_Directive_.
After locating the line that contains "αντιμετωπίζει αυτή την πρόκληση μεταφέροντας" in the data below, set down exactly that line and each one after it through the line that contains "vicio de Oncología Médica del Hospital", and nothing more.

_Provided entries_.
----

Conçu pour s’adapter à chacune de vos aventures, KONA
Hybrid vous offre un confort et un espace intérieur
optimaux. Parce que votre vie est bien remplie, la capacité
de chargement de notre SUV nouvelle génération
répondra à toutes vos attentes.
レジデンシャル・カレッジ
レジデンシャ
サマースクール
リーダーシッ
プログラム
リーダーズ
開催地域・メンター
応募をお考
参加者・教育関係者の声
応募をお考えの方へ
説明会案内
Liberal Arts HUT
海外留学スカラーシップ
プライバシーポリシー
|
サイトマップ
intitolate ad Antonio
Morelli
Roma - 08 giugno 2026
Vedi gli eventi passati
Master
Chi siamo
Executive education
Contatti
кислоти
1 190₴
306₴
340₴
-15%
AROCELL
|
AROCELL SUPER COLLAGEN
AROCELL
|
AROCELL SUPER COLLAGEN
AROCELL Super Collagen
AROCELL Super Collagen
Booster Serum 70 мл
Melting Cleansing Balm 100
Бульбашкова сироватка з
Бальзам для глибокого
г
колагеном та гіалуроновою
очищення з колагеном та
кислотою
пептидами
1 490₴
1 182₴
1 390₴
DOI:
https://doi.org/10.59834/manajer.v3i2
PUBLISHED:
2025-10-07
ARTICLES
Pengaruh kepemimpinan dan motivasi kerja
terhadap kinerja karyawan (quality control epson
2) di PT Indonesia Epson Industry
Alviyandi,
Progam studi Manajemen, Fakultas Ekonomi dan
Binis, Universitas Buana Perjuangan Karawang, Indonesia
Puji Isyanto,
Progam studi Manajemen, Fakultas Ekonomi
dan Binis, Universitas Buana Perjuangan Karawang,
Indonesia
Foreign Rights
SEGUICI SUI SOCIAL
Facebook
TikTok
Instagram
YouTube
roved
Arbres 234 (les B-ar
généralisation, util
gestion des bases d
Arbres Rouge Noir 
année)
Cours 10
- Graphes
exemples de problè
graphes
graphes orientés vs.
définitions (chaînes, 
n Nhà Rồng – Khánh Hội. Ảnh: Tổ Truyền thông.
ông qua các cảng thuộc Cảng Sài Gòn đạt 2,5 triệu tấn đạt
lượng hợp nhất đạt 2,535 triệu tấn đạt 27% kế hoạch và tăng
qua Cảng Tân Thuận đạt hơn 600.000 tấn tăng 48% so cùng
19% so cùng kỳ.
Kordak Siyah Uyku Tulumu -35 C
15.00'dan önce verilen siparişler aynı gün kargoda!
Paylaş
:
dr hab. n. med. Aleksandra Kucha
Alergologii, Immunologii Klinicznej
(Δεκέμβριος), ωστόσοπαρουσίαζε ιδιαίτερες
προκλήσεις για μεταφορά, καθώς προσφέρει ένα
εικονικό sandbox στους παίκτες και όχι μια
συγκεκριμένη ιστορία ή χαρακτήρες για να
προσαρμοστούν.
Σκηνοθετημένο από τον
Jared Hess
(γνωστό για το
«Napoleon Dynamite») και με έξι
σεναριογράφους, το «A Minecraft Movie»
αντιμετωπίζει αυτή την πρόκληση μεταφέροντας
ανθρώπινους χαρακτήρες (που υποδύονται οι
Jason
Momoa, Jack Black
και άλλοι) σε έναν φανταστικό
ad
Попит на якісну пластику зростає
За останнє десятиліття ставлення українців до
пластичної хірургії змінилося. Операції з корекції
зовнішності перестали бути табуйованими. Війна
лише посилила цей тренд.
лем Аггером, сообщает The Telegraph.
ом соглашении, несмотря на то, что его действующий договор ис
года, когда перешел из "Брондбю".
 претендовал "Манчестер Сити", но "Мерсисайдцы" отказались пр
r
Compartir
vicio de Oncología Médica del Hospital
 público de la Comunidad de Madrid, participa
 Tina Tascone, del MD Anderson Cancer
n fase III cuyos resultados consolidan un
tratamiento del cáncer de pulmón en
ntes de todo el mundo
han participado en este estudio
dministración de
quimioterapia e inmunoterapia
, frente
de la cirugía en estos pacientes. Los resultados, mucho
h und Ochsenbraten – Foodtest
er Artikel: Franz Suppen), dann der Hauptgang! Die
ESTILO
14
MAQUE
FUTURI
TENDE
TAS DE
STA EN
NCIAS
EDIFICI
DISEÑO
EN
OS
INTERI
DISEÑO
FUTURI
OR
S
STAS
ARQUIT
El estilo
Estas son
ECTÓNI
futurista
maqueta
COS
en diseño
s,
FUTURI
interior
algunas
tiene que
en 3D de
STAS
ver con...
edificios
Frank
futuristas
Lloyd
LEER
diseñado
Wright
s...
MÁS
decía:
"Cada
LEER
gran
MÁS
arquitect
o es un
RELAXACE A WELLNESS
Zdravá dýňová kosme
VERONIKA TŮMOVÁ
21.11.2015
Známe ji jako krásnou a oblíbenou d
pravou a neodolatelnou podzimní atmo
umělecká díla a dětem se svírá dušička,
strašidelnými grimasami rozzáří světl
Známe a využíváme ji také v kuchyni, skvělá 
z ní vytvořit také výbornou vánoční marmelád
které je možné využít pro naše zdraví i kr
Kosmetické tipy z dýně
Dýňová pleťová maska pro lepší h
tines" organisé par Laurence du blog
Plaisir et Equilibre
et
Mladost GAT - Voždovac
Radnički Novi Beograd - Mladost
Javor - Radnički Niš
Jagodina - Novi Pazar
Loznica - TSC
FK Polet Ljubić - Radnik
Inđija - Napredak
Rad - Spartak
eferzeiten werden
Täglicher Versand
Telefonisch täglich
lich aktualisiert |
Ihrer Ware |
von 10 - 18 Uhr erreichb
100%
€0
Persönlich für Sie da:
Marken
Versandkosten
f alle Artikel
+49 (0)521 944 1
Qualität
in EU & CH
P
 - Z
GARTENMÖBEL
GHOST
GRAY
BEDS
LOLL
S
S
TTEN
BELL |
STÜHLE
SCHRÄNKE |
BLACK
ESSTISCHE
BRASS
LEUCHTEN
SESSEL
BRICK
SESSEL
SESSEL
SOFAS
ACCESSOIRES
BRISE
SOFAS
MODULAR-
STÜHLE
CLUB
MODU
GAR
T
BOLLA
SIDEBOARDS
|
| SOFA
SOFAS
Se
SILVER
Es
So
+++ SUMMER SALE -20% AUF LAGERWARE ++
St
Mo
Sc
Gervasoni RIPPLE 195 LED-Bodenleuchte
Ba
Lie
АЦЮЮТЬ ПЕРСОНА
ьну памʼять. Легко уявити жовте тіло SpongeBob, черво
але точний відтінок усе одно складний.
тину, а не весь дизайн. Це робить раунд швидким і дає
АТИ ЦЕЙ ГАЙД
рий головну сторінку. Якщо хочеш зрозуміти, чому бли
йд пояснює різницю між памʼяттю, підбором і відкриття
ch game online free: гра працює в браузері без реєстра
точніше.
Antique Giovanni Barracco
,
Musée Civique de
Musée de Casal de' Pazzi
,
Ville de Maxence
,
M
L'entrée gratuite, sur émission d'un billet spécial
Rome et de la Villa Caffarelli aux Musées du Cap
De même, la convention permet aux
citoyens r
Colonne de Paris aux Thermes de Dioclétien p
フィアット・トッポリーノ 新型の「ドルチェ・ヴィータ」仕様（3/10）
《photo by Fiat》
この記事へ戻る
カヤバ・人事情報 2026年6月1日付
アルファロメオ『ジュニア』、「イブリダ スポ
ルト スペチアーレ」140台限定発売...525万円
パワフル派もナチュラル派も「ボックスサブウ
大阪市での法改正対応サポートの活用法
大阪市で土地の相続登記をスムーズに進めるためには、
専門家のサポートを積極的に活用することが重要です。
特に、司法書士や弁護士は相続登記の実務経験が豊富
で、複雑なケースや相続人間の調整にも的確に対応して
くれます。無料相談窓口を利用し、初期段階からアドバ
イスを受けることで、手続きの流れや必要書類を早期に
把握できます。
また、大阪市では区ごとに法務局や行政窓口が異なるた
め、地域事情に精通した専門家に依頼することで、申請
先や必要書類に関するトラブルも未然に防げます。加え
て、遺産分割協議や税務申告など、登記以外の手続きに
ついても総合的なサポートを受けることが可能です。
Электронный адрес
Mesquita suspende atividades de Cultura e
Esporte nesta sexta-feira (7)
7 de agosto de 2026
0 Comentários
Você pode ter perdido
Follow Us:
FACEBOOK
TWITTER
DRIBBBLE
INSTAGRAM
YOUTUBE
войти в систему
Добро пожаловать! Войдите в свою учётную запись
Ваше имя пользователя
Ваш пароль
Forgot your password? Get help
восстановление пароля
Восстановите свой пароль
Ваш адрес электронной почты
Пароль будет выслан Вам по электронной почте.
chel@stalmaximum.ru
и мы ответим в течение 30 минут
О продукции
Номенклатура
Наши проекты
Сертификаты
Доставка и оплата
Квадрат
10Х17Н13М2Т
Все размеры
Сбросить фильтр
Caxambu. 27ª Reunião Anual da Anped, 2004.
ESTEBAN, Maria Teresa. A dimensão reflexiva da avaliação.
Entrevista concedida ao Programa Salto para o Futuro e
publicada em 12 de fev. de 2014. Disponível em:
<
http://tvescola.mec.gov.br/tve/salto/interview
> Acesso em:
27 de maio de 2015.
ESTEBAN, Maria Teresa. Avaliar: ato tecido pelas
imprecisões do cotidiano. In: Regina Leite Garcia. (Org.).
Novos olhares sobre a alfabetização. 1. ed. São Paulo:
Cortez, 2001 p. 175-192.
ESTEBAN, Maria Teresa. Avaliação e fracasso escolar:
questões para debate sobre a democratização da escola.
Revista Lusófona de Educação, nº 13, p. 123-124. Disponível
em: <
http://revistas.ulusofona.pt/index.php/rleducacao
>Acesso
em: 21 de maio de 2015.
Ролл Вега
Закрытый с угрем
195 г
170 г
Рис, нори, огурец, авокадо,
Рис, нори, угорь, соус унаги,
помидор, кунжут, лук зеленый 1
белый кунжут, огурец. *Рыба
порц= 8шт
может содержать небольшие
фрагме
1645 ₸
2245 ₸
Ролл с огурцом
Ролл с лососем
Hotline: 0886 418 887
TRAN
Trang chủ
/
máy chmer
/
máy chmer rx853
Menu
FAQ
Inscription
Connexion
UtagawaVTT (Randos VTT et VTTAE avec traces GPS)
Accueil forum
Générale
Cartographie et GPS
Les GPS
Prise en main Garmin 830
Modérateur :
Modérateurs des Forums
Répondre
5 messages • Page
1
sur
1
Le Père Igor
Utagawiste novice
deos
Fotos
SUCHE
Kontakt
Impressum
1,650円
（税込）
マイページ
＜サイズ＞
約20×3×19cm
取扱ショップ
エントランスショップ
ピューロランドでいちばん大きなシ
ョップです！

----

_Exercise response_.
αντιμετωπίζει αυτή την πρόκληση μεταφέροντας
ανθρώπινους χαρακτήρες (που υποδύονται οι
Jason
Momoa, Jack Black
και άλλοι) σε έναν φανταστικό
ad
Попит на якісну пластику зростає
За останнє десятиліття ставлення українців до
пластичної хірургії змінилося. Операції з корекції
зовнішності перестали бути табуйованими. Війна
лише посилила цей тренд.
лем Аггером, сообщает The Telegraph.
ом соглашении, несмотря на то, что его действующий договор ис
года, когда перешел из "Брондбю".
 претендовал "Манчестер Сити", но "Мерсисайдцы" отказались пр
r
Compartir
vicio de Oncología Médica del Hospital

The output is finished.